Search Unity

Feature Request baracuda GC zero allocation

Discussion in 'Barracuda' started by laurentlavigne, May 5, 2021.

  1. laurentlavigne

    laurentlavigne

    Joined:
    Aug 16, 2012
    Posts:
    6,335
    I see in the ML blog that there is an allocation per episode, baracuda is the cause, is this something you'll end up turn to 0 alloc? if it's even possible
     
    apkdev likes this.
  2. fguinier

    fguinier

    Unity Technologies

    Joined:
    Sep 14, 2015
    Posts:
    146
    Hi @laurentlavigne,

    My understanding is that metrics in the blog post https://blogs.unity3d.com/2021/05/0...ports-training-complex-cooperative-behaviors/ are excluding alloc from Barracuda.

    Performance improvements
    These metrics exclude the memory used by Barracuda (the Unity Inference Engine that ML-Agents relies on for cross-platform inference):


    However at inference Barracuda is indeed allocating some memory in most case 88 Bytes per layer, aka the output Tensors. We definitively want to get rid of that however, 0 alloc is the goal!
     
    Last edited: May 6, 2021
    laurentlavigne likes this.
  3. fguinier

    fguinier

    Unity Technologies

    Joined:
    Sep 14, 2015
    Posts:
    146
    FYI @laurentlavigne 0 alloc at inference have been added to our backlog (no ETA however for now).
     
    laurentlavigne likes this.
  4. laurentlavigne

    laurentlavigne

    Joined:
    Aug 16, 2012
    Posts:
    6,335
    Thanks for the heads up @fguinier. You're right, I misquoted. Is it 88 byte/layer/frame? I'm sure this isn't stopping anyone, just good to know ahead of time what to expect when I test performance.
     
    fguinier likes this.
  5. fguinier

    fguinier

    Unity Technologies

    Joined:
    Sep 14, 2015
    Posts:
    146
    Yes, that is current expectation 88B/layer being executed, so if you execute model everyframe 88B/layer/frame :).

    As a note: You might see some layers allocating more for some networks, those are usually quick fix. Feel free to report them we did a pass on recent releases (1.3/1.4) but i'm sure some remains.
     
  6. laurentlavigne

    laurentlavigne

    Joined:
    Aug 16, 2012
    Posts:
    6,335
    Will do.
    Are there any published projects using barracuda? I'd like to get a sense of what's possible.
     
  7. alexandreribard_unity

    alexandreribard_unity

    Unity Technologies

    Joined:
    Sep 18, 2019
    Posts:
    53
  8. apkdev

    apkdev

    Joined:
    Dec 12, 2015
    Posts:
    283
    Hey guys, any chance to get some eyes on the GC allocs? I went through the code and there's tons of low-hanging fruits.

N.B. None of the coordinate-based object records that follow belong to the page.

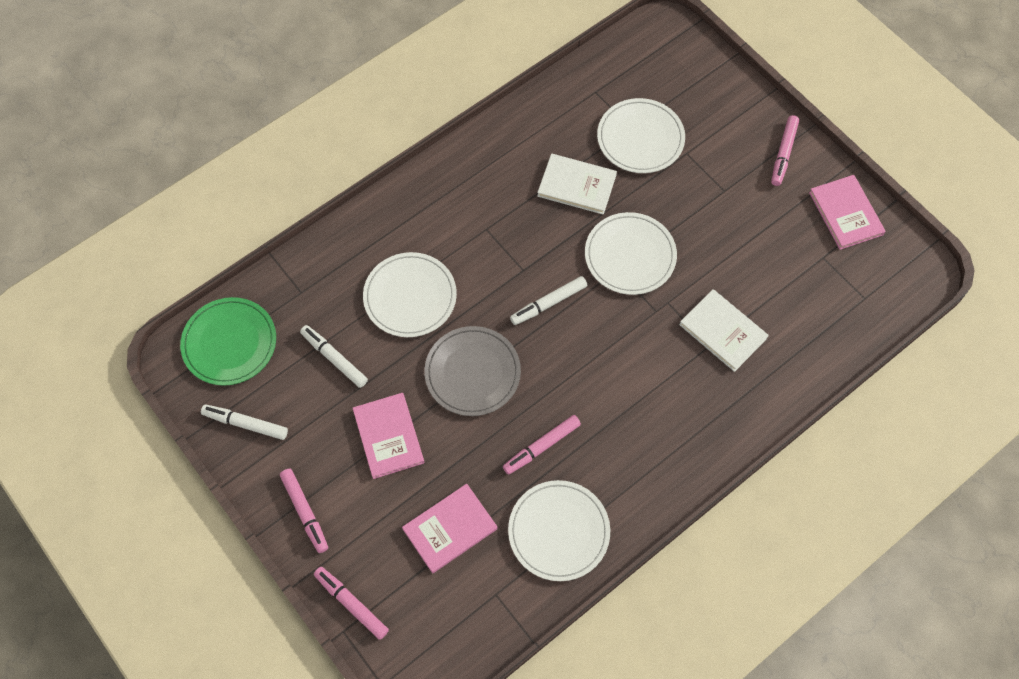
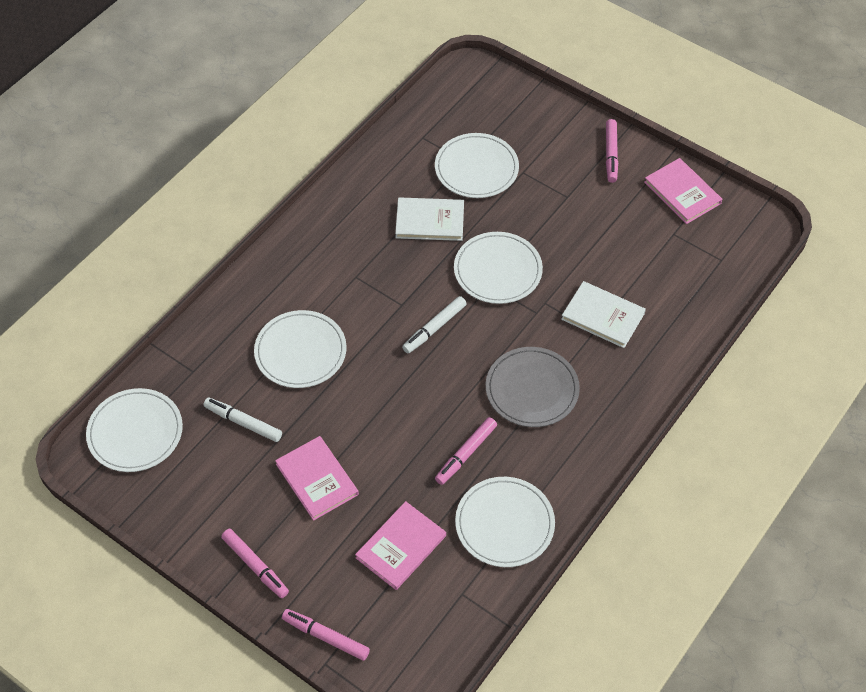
camera: 15 degrees left, 10 degrees down
green plate [180,297,276,386] -> white plate [86,388,183,472]
white marker [201,404,288,440] -> none
grey plate [424,326,521,416] -> grey plate moved to [486,347,580,427]

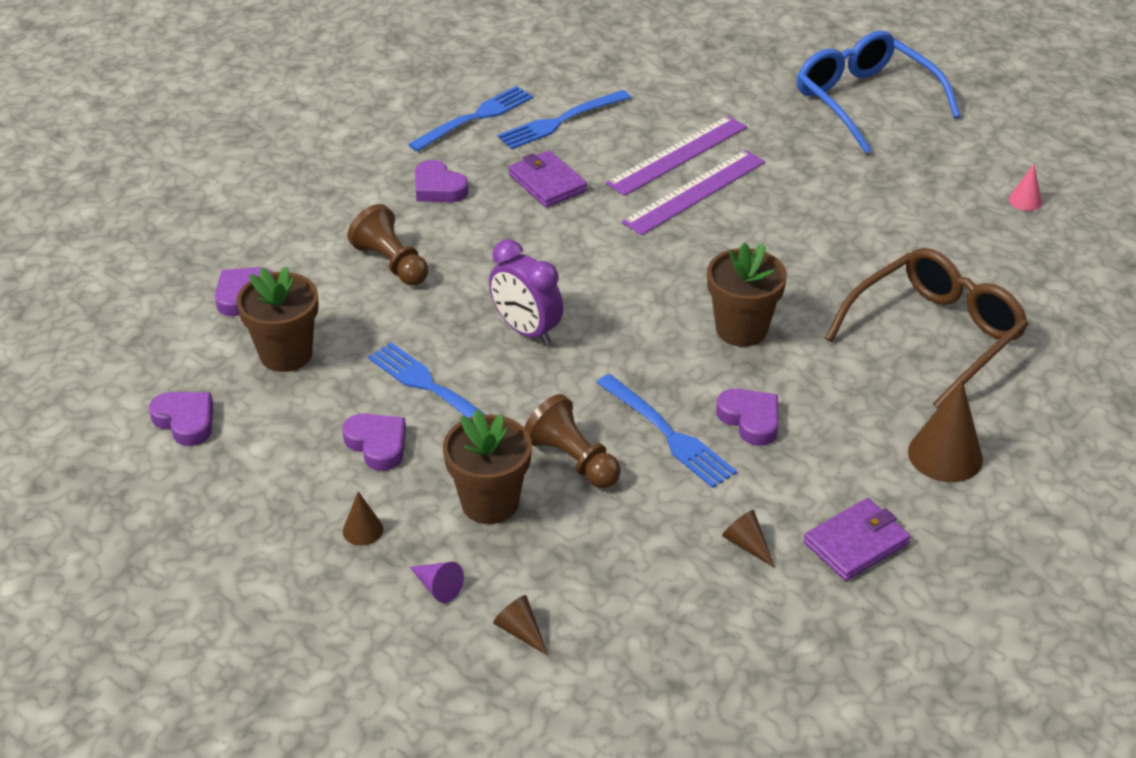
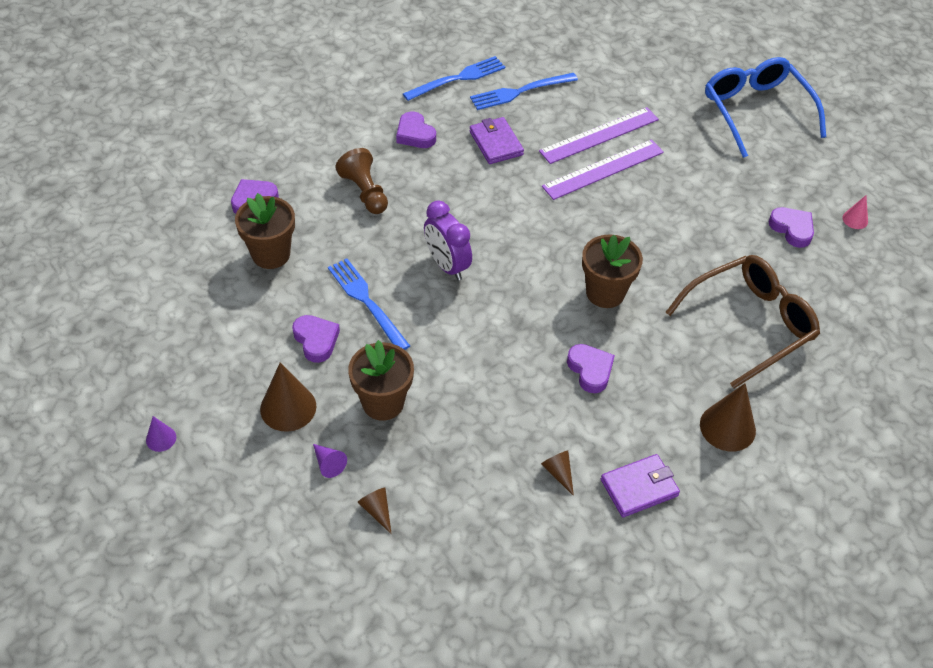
camera: 10 degrees right, 10 degrees up
purple heart [149,392,213,446] -> purple heart moved to [769,207,814,248]
brown cone [343,492,383,546] -> brown cone [260,362,317,432], size x1.91
brown pawn [524,394,621,488] -> none
blue fork [596,374,737,488] -> none
none -> purple cone [146,416,176,452]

    I hacked at some allocations and went from 12.7kb to 1.1kb per frame (executing Keijiro's BlazeFaceBarracuda). And I don't even know a thing about Barracuda, I just followed the deep profiler.

    upload_2022-5-12_23-51-31.png
    upload_2022-5-12_23-51-46.png
     
  9. airoll

    airoll

    Joined:
    Jan 12, 2021
    Posts:
    37
    @apkdev how were you able to reduce the allocation per frame by yourself? I'm still encountering crazy gc allocations like you were.
     
  10. apkdev

    apkdev

    Joined:
    Dec 12, 2015
    Posts:
    283
    I profiled the code, looked for the allocations and got rid of them, case by case. I didn't post the code because these were low-quality workarounds. They seemed to work well on BlazeFaceBarracuda but I could have introduced some bugs, didn't have the time to do extensive testing.

    If you're gonna do this, make sure you test each change; it's easy to break something and then you have to backtrack a lot. AFAIR it was mostly classic GC fixes: don't create temporary objects just to call one method, cache arrays for method arguments, basic stuff.

    If you ask me, Unity should have a rule that per-frame GC allocations are considered bugs that need to be fixed before a new package version is published. Maybe even have tests to catch regressions - it seems doable with the performance testing package.
     
  11. airoll

    airoll

    Joined:
    Jan 12, 2021
    Posts:
    37
    Thanks! Yeah I'm looking through the code now, it looks like for my use case (v3.0.0) the garbage comes from 3 places: SharedArrayTensorData.Download() where they initialize a new array every time, TensorCachingAllocator.Reset() where m_BusyTensor.Keys.ToList() is used to allocate a new array, and TensorCachingAllocator.AllocTensorInternal() where a new Tensor is created.

    I totally agree 100% around your comment around per-frame GC allocations. This is the last major source of GC allocations in my project.

    @fguinier do you happen to know if these GC allocations are fixed in the upcoming v4 release?